Y no era que el muchacho padeciese de estrabismo. En lo absoluto. Los ojos sólo se le ponían en blanco cuando cerca de él pasaba algún ejemplar femenino que tuviese lo que entonces llamaban “la color quebrada”. (Léase “mulata”, que ha sido considerada el mejor invento de los gallegos).
No eran los Pedrosos ningunos pataepuercos. Ese apellido se mezclaba con la crema y nata de la aristocracia cubana: los Peñalver, los Zayas Bazán, los Calvo de la Puerta. Había entre ellos marqueses y condes, comendadores de la Orden de Isabel la Católica, caballeros de Santiago y de Calatrava, y hasta algún gentilhombre de cámara de su majestad, en ejercicio.

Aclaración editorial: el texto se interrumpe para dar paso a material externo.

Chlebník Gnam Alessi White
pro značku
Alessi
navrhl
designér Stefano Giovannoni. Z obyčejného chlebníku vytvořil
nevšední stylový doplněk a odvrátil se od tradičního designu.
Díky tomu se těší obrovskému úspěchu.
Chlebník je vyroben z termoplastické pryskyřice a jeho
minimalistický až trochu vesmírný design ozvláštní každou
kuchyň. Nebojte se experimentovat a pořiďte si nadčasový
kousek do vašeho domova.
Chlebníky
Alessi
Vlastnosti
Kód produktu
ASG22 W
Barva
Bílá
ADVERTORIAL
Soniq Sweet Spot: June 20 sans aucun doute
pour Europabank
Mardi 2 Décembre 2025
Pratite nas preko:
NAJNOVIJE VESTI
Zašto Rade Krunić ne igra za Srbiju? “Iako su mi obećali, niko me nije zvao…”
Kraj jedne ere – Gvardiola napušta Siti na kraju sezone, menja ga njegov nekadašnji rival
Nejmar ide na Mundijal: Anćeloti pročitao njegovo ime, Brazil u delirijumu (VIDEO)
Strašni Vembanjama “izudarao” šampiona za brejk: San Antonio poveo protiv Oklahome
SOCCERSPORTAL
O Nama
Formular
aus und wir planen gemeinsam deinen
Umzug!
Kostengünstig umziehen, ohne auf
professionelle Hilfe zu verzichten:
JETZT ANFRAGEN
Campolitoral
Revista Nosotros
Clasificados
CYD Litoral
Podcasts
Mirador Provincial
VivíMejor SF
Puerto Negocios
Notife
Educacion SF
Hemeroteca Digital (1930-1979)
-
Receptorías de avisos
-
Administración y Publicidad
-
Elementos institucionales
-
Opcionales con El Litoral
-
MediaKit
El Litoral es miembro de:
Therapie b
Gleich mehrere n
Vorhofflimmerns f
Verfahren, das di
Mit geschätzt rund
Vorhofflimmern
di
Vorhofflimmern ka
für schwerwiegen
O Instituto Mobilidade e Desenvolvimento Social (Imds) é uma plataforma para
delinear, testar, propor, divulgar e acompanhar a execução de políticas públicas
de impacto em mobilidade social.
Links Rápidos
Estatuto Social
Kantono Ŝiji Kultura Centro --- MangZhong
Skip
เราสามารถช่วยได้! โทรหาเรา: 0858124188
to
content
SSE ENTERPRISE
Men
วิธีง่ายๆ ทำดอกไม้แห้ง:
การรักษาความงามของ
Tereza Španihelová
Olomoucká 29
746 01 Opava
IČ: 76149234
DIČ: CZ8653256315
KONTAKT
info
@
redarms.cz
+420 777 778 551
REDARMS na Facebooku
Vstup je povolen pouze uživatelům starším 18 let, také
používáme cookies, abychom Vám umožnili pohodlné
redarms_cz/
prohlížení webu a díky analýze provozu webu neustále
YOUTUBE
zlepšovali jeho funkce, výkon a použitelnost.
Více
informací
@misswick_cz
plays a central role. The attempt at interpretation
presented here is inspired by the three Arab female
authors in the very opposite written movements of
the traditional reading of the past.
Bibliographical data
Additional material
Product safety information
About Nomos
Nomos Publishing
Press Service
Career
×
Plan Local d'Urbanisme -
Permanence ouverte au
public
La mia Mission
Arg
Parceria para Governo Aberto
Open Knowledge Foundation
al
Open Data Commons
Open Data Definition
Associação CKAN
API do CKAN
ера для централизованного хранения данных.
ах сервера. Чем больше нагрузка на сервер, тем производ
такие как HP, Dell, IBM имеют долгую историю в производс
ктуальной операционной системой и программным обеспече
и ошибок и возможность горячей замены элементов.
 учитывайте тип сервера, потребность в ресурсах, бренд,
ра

Y cuenta la investigadora Berta Caballero que el encumbrado Francisco Pedroso y Pedroso se casó con la parda Agustina Mauri, manejadora de la casa. De ella recibiría una copiosa prole de seis mulaticos, para hacer bueno el refrán según el cual “aquí el que no tiene de congo, tiene de carabalí”, o “el que no tiene de dinga, tiene de mandinga”.

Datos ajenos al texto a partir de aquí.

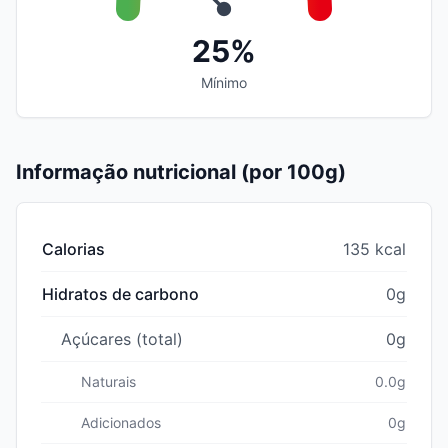
25%
Mínimo
Informação nutricional (por 100g)
Calorias
135 kcal
Hidratos de carbono
0g
Açúcares (total)
0g
Naturais
0.0g
Adicionados
0g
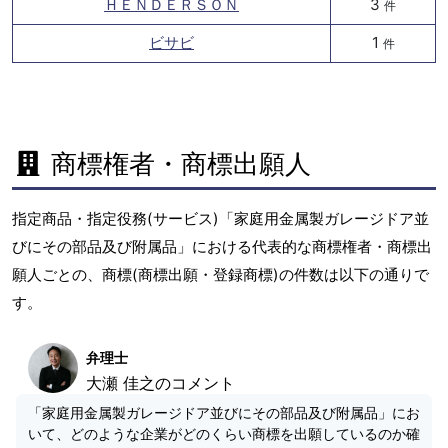
ＨＥＮＤＥＲＳＯＮ
3
件
ビサビ
1
件
商標権者・商標出願人
指定商品・指定役務(サービス)「家庭用金属製ガレージドア並
びにその部品及び附属品」における代表的な商標権者・商標出
願人ごとの、商標(商標出願・登録商標)の件数は以下の通りで
す。
弁理士
大瀬 佳之のコメント
「家庭用金属製ガレージドア並びにその部品及び附属品」にお
いて、どのような企業がどのくらい商標を出願しているのか確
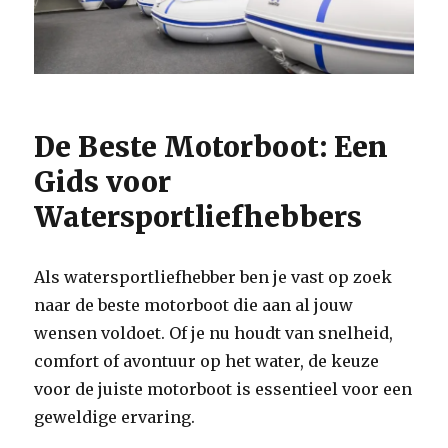
De Beste Motorboot: Een
Gids voor
Watersportliefhebbers
Als watersportliefhebber ben je vast op zoek
naar de beste motorboot die aan al jouw
wensen voldoet. Of je nu houdt van snelheid,
comfort of avontuur op het water, de keuze
voor de juiste motorboot is essentieel voor een
geweldige ervaring.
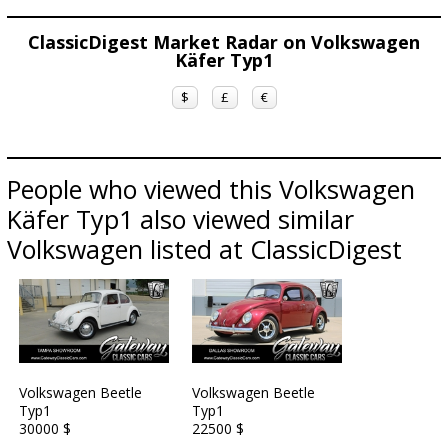
ClassicDigest Market Radar on Volkswagen
Käfer Typ1
$
£
€
People who viewed this Volkswagen
Käfer Typ1 also viewed similar
Volkswagen listed at ClassicDigest
Volkswagen Beetle
Volkswagen Beetle
Typ1
Typ1
30000 $
22500 $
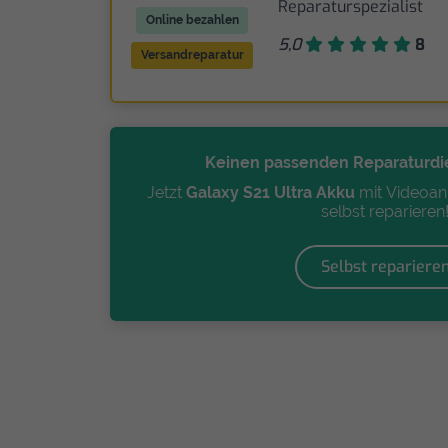
Reparaturspezialist
Online bezahlen
5,0
8
Versandreparatur
Keinen passenden Reparaturdi
Jetzt
Galaxy S21 Ultra Akku
mit Videoanl
selbst reparieren
Selbst repariere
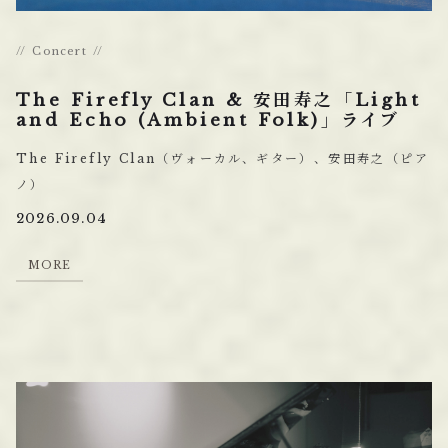
Concert
The Firefly Clan & 安田寿之「Light
and Echo (Ambient Folk)」ライブ
The Firefly Clan（ヴォーカル、ギター）、安田寿之（ピア
ノ）
2026.09.04
M
O
R
E
M
O
R
E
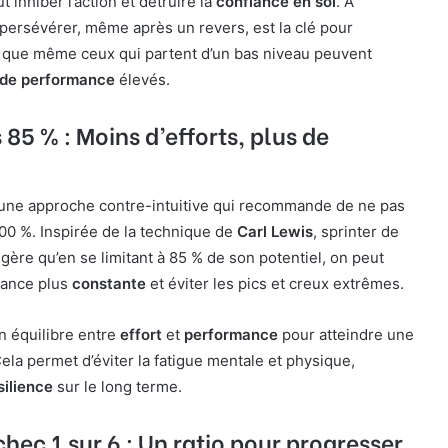
t inhiber l’action et détruire la
confiance en soi
. À
à persévérer, même après un revers, est la clé pour
si que même ceux qui partent d’un bas niveau peuvent
 de performance
élevés.
 85 % : Moins d’efforts, plus de
une approche contre-intuitive qui recommande de ne pas
00 %. Inspirée de la technique de
Carl Lewis
, sprinter de
gère qu’en se limitant à 85 % de son potentiel, on peut
mance plus
constante
et éviter les pics et creux extrêmes.
un équilibre entre
effort
et
performance
pour atteindre une
Cela permet d’éviter la fatigue mentale et physique,
silience
sur le long terme.
échec 1 sur 6 : Un ratio pour progresser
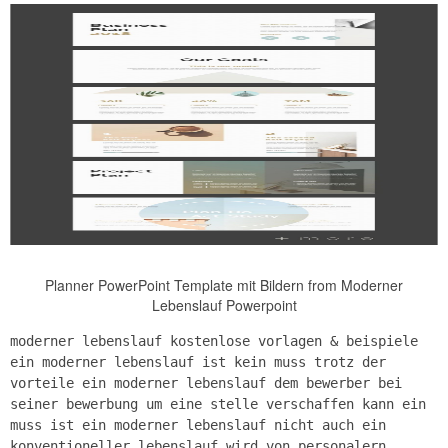
Planner PowerPoint Template mit Bildern from Moderner
Lebenslauf Powerpoint
moderner lebenslauf kostenlose vorlagen & beispiele
ein moderner lebenslauf ist kein muss trotz der
vorteile ein moderner lebenslauf dem bewerber bei
seiner bewerbung um eine stelle verschaffen kann ein
muss ist ein moderner lebenslauf nicht auch ein
konventioneller lebenslauf wird von personalern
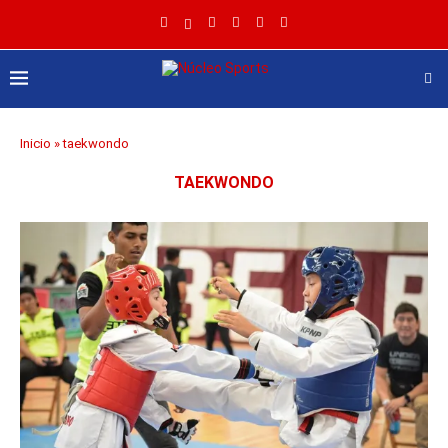
Inicio
»
taekwondo
TAEKWONDO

El escándalo ocurrió a finales del siglo XIX. La familia enterró en vida a quien había roto las reglas del juego, y con una tapia dividió definitivamente la casa del clan, en la habanera intersección de Cuba y Empedrado.
Y me cuentan que hasta bien entrado el siglo XX, los transeúntes señalaban al inmueble como “la casa del Pedroso que se casó con una prieta”.